CITES, the Convention on International Trade in Endangered Species is an international agreement between countries that aims to protect species from extinction as a result of trade (this includes meat and eggs), El Salvador is one of the countries that has signed this agreement.

In addition in 2008 Tom spent a year harassing the government of El Salvador to restrict or abolish the practice of the taking of turtle eggs, the following year the selling of turtle eggs was declared illegal by the government of El Salvador


The Sanctuary


La Tortuga Verde is helped run by locals (extremely well paid and well looked after) and friendly foreigners who pass through to lend a hand, like Harry a super friendly, happy and enthusiastic American from Florida who has been working with Tom for the last 8 months. Harry gained his experience working with Turtles from the Turtle Conservatory in Florida and I found his knowledge to be quite extensive and his passion for protecting these amazing Turtles impressive to say the least!

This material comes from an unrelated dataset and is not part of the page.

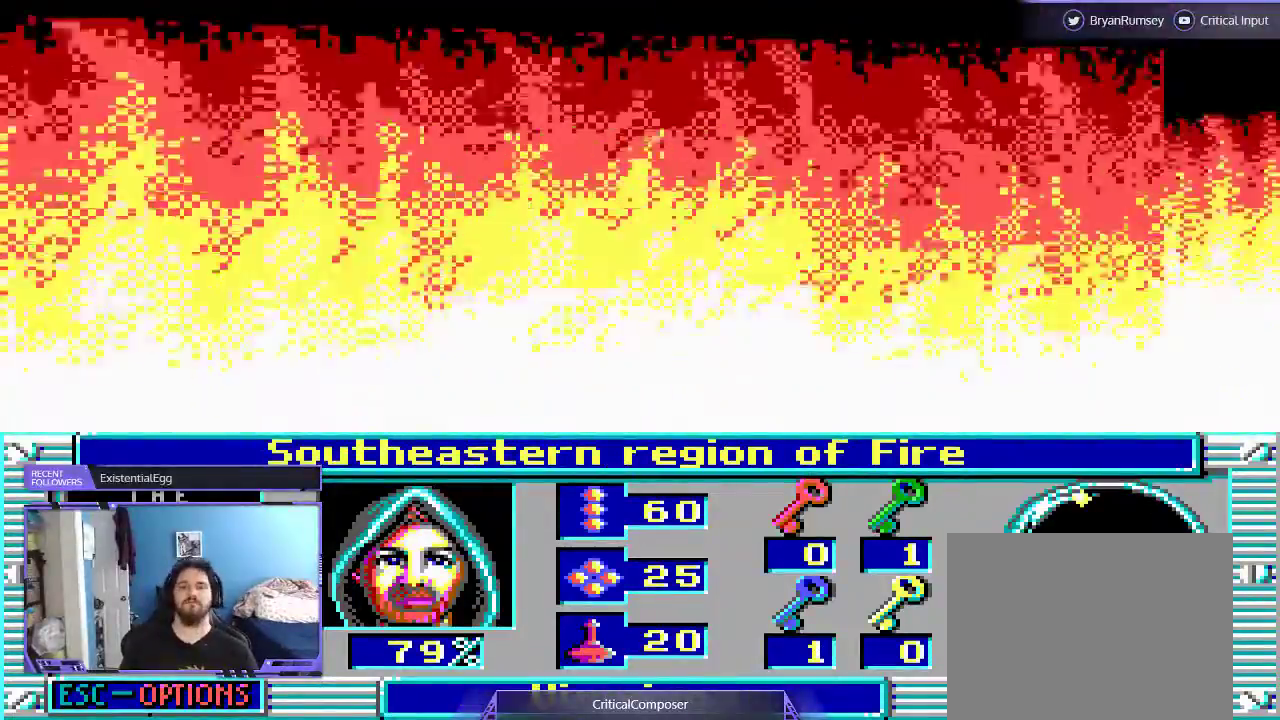
{"buttons": ["L2", "DPAD_UP"]}
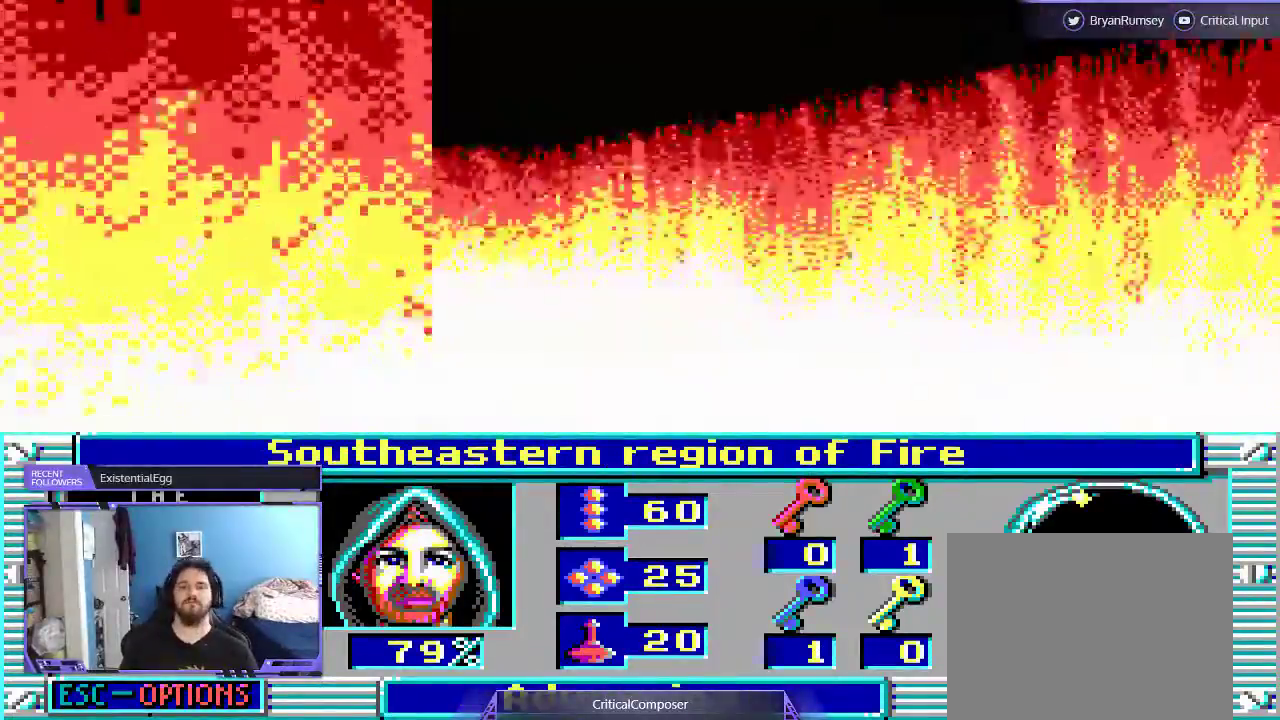
{"buttons": ["L2", "DPAD_UP"], "events": []}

La Tortuga Verde has everything from nurseries, conservation volunteers, hatch and release programs, paid beach monitoring personell and more. After the eggs are planted they take around 49 – 52 days to hatch and everything is captured on video for the purposes of environmental education, “it’s all about exposure and education” says Tom. In 2008 La Turtuga Verde purchased, re-buried and released over 10,000 eggs back into the wild! This number has continued to grow every year since... 

Tom has also created a Green Zone in front of his property which has about 50ft of coverage to try and set an example to the other land owners and which is a deterrent for the many poachers eyeing off the Sanctuary and its eggs, along with this green zone Tom has hired and trained local people “vigil anti’s” as he calls them, who patrol his property for thieves and who also notify him of eggs that have been poached in the area so Tom can buy them, replant them and release them once hatched...

A Solution??

The way Tom is approaching the conservation of the Turtles of El Salvador is very pro – active and very unique… he has started up a TV series which promotes the Turtle populations as a viable tourism option and heavily involves the local community, especially the kids!

 Tom with the kids filming his TV Show

Tom with the kids filming his TV Show


The more exposure we can get on this issue the better, to expose the environmental exploitation that is occurring around the Central American coast; like the stories of prawn fisherman cutting the back legs off turtles to get to the eggs in their bellies and throw them back in the sea to bleed to death, or the “Calvo” super trawler that is operating out off the coast of El Salvador raping the ocean of all it has including the catch of huge quantities of sharks for their fins…

The solution… is education and exposure as Tom put it.







I see that the older generation is too far gone… stuck in their old habits and habitual patterns of environmental exploitation, it’s the younger generation that is going to save so many species from extinction and are actually keeping the world environmentally aware… I still have hope.